_FRAGMENTO PARA LEER:_
──────────────────────────────
Aunque la mayoría de las víctimas son mujeres, las estadísticas también muestran que los hombres representan cerca del 20 % o más de los casos reportados.
La violencia intrafamiliar se presenta en casi todo el departamento. De los 87 municipios del departamento, solo cuatro no registraron casos durante el año pasado, lo que evidencia que este problema tiene presencia en todo el territorio.
La OMEGS señala que los municipios con mayores tasas de casos por número de habitantes son Puerto Parra, Güepsa y Barrancabermeja. Del área metropolitana, Girón ocupa el quinto lugar, Bucaramanga el número 15 y Floridablanca el número 18 en esta lista.
Karen Pérez Álvarez, abogada experta en temas de asuntos de género y quien ha trabajado en consultorios jurídicos, explica que este tipo de violencia suele asociarse directamente con asuntos de género, “porque las cifras nos dicen que el mayor número de casos que se denuncian es la violencia que se da en el entorno familiar contra las mujeres”.
No obstante, advierte que menores de edad y adultos mayores también conforman una población vulnerable que, en muchos casos, no denuncia.
Sobre el subregistro, es decir, todos esos casos que ocurren en los hogares y no se denuncian, la especialista señala que “puede que sientan que no tienen las garantías o la fuerza para enfrentar un proceso jurídico, y en algunos casos prefieren mediar con sus agresores o, según ellas, consideran que la violencia ‘no es muy grave’”.
El foco más importante: la prevención
Desde los diferentes actores se promueven acciones para sensibilizar y prevenir a la comunidad sobre la violencia intrafamiliar y las rutas de atención.
Cuando la víctima es una mujer, existen estrategias como las casas refugio, que son espacios de acogida, protección y acompañamiento integral a las mujeres víctimas de violencia intrafamiliar y/o de género, como medida de protección ordenada por una Comisaría de Familia.
──────────────────────────────
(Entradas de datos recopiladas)

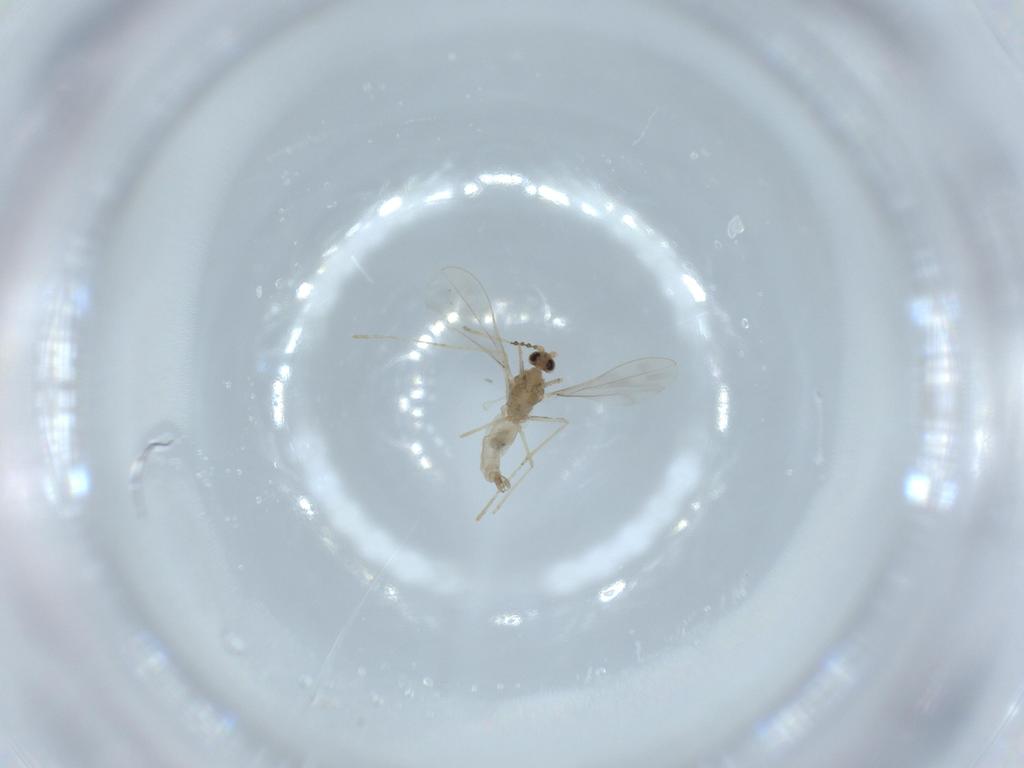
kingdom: Animalia
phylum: Arthropoda
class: Insecta
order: Diptera
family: Cecidomyiidae
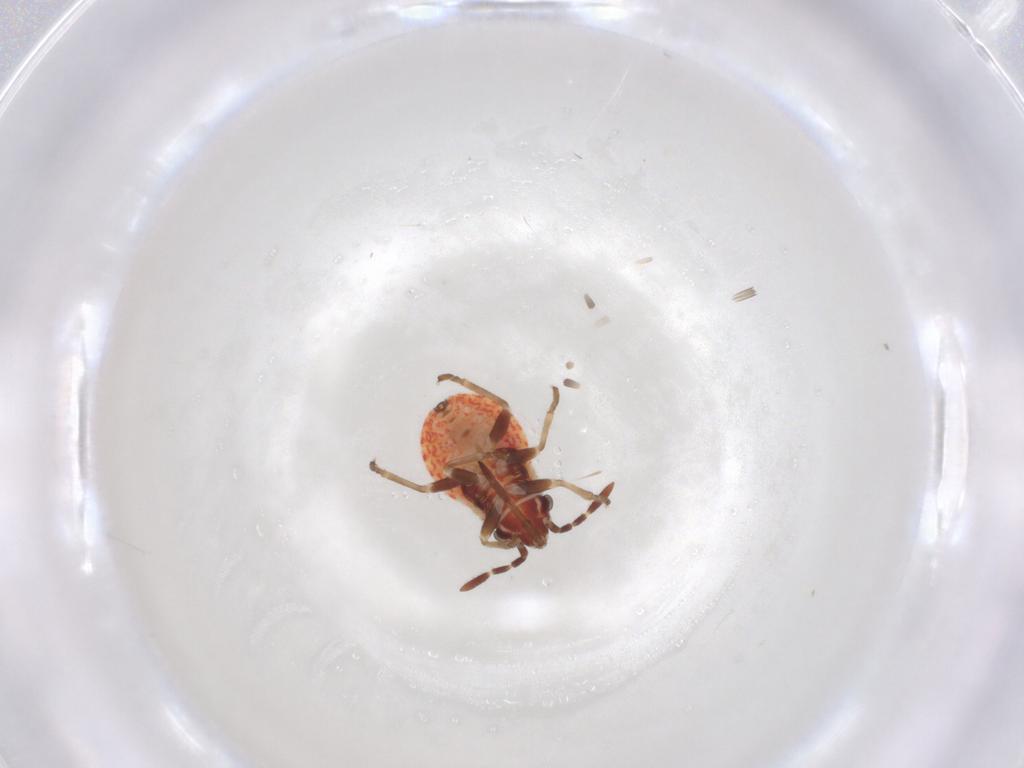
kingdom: Animalia
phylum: Arthropoda
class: Insecta
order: Hemiptera
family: Lygaeidae
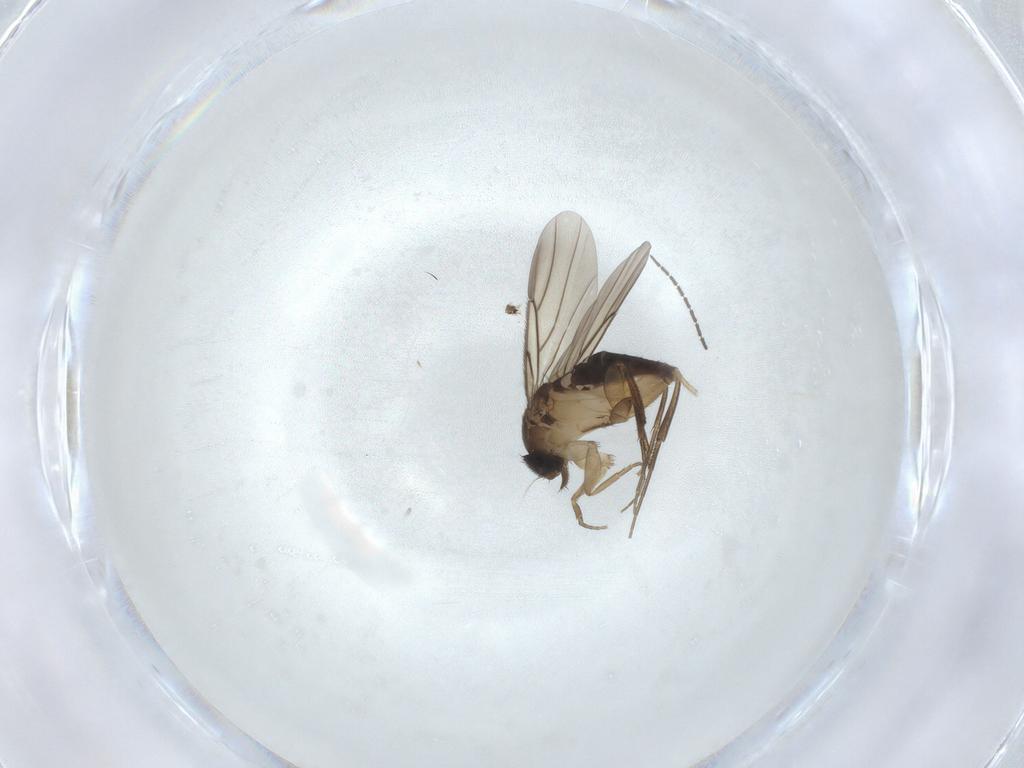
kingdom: Animalia
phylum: Arthropoda
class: Insecta
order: Diptera
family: Phoridae
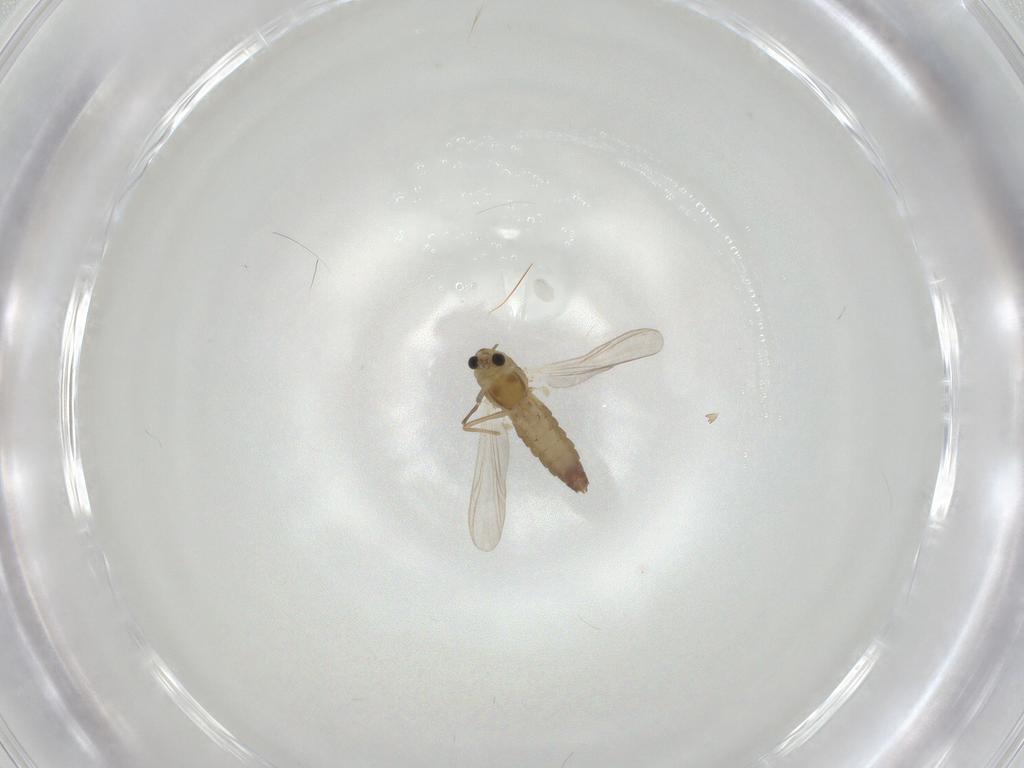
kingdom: Animalia
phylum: Arthropoda
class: Insecta
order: Diptera
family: Chironomidae
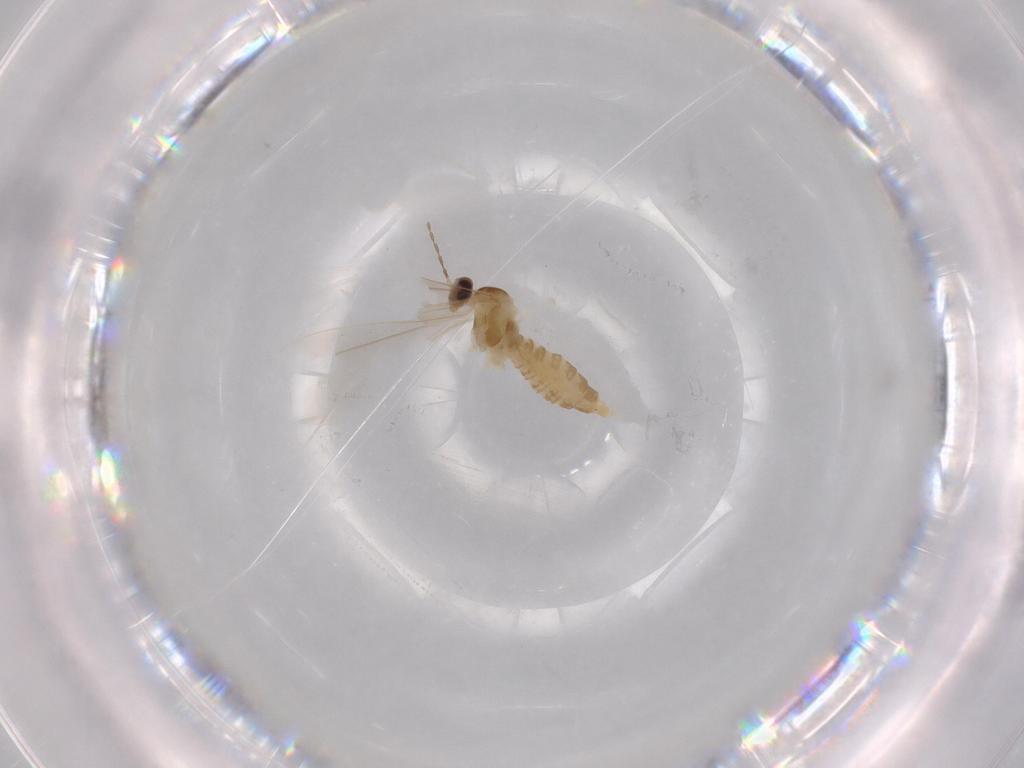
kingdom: Animalia
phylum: Arthropoda
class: Insecta
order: Diptera
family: Cecidomyiidae
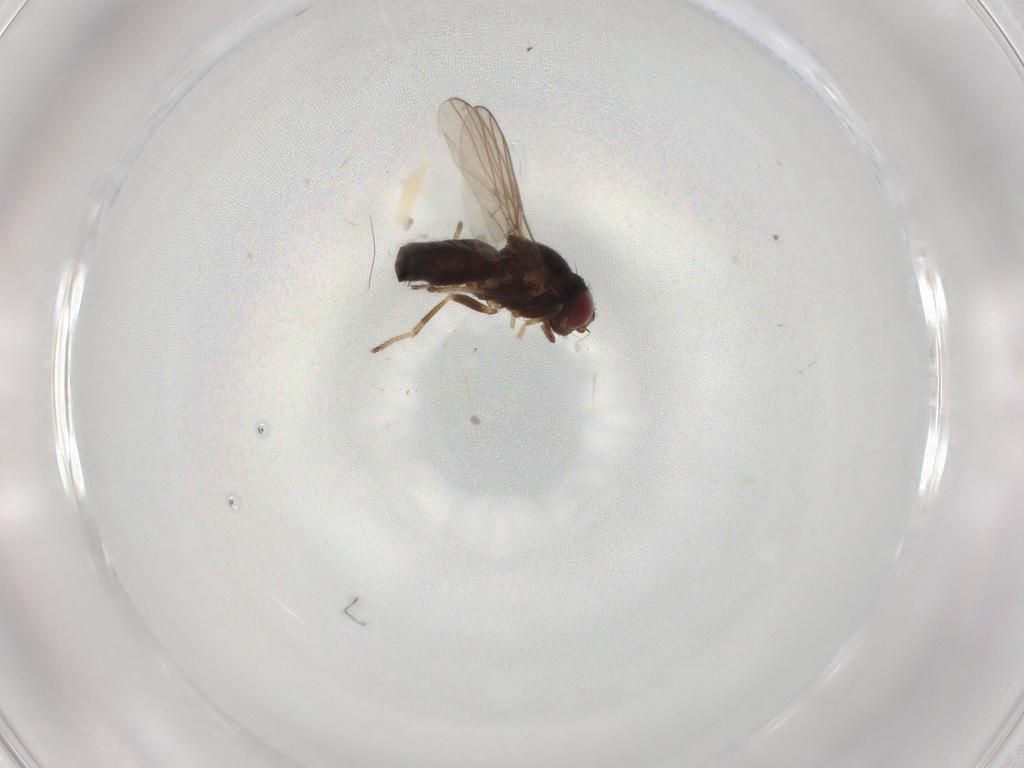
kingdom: Animalia
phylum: Arthropoda
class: Insecta
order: Diptera
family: Chloropidae
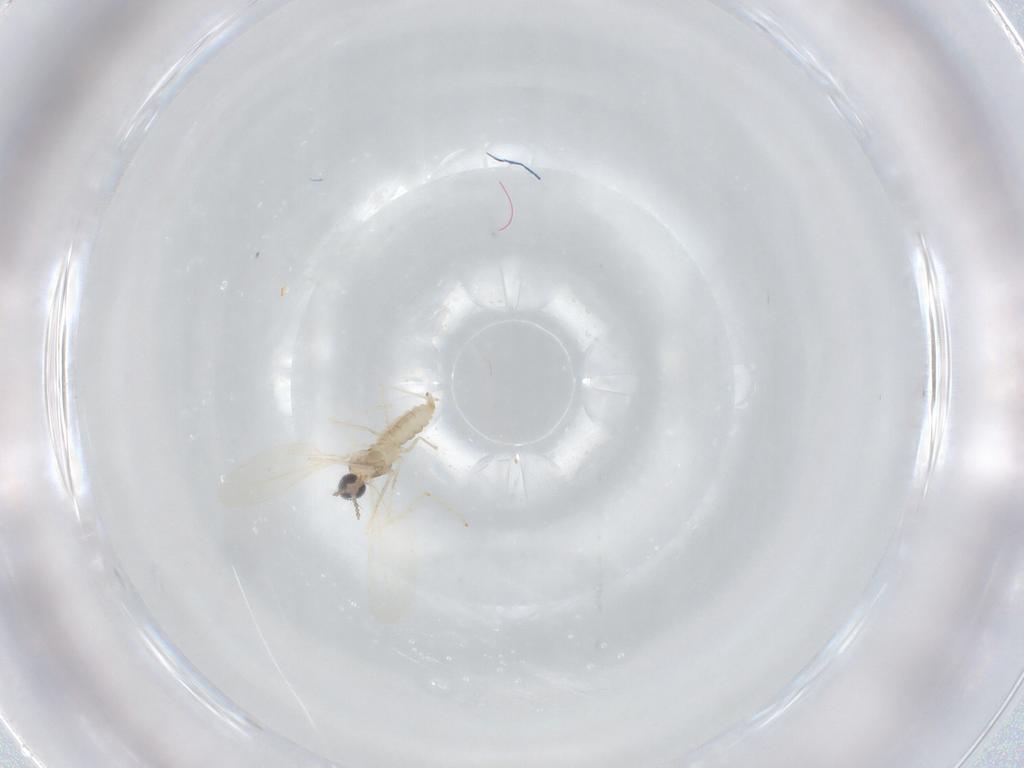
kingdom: Animalia
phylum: Arthropoda
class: Insecta
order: Diptera
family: Cecidomyiidae
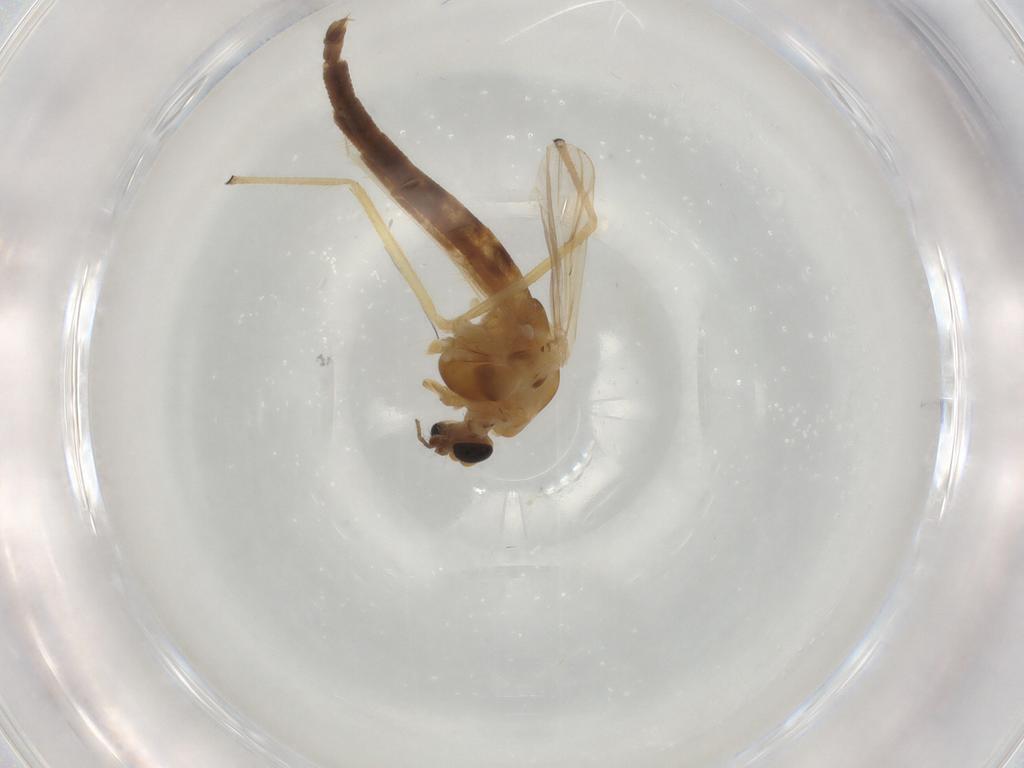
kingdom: Animalia
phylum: Arthropoda
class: Insecta
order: Diptera
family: Chironomidae
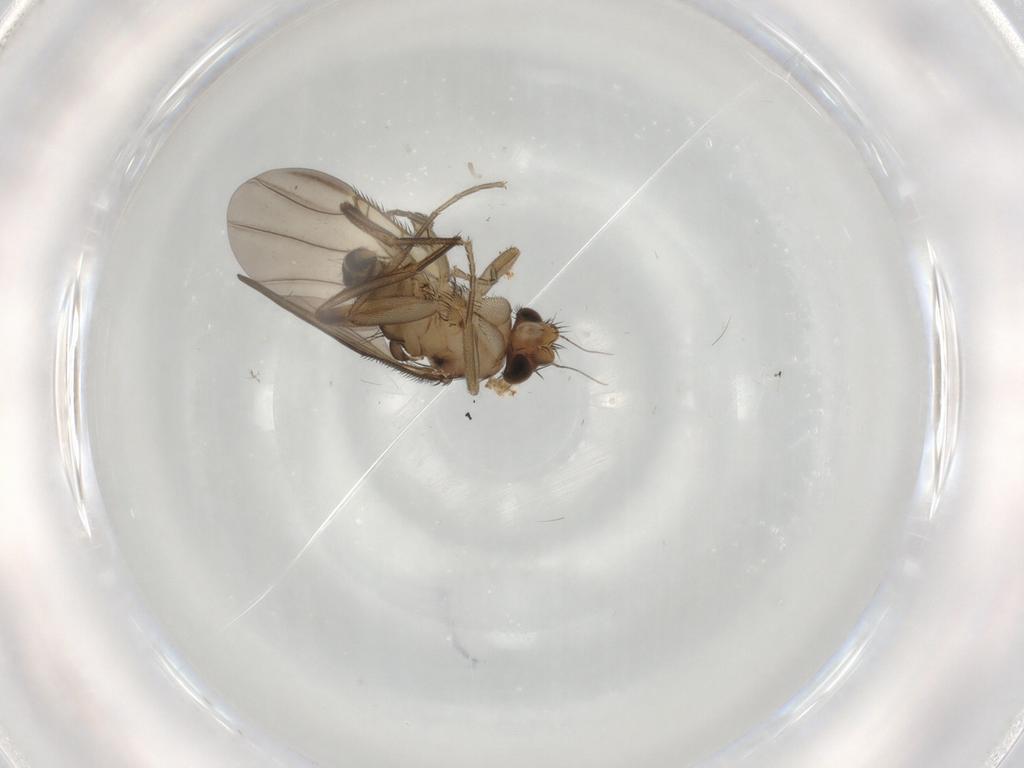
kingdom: Animalia
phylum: Arthropoda
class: Insecta
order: Diptera
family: Phoridae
──────────────────────────────
_TAREAS POR REALIZAR:_
1. Reescribe como lista el párrafo del fragmento que empieza con «La OMEGS señala» y conserva sus datos principales.
2. Imprime sin cambios la parte del fragmento que arranca en las palabras "La violencia intrafamiliar se" y termina después de "en esta lista.".
Basa tu trabajo solo en el fragmento.

_RESPUESTAS POR NÚMERO:_
1.
- Según la OMEGS, los municipios con mayores tasas de casos por número de habitantes son Puerto Parra, Güepsa y Barrancabermeja.
- En el área metropolitana, Girón ocupa el quinto lugar, Bucaramanga el 15 y Floridablanca el 18.

2.
La violencia intrafamiliar se presenta en casi todo el departamento. De los 87 municipios del departamento, solo cuatro no registraron casos durante el año pasado, lo que evidencia que este problema tiene presencia en todo el territorio.
La OMEGS señala que los municipios con mayores tasas de casos por número de habitantes son Puerto Parra, Güepsa y Barrancabermeja. Del área metropolitana, Girón ocupa el quinto lugar, Bucaramanga el número 15 y Floridablanca el número 18 en esta lista.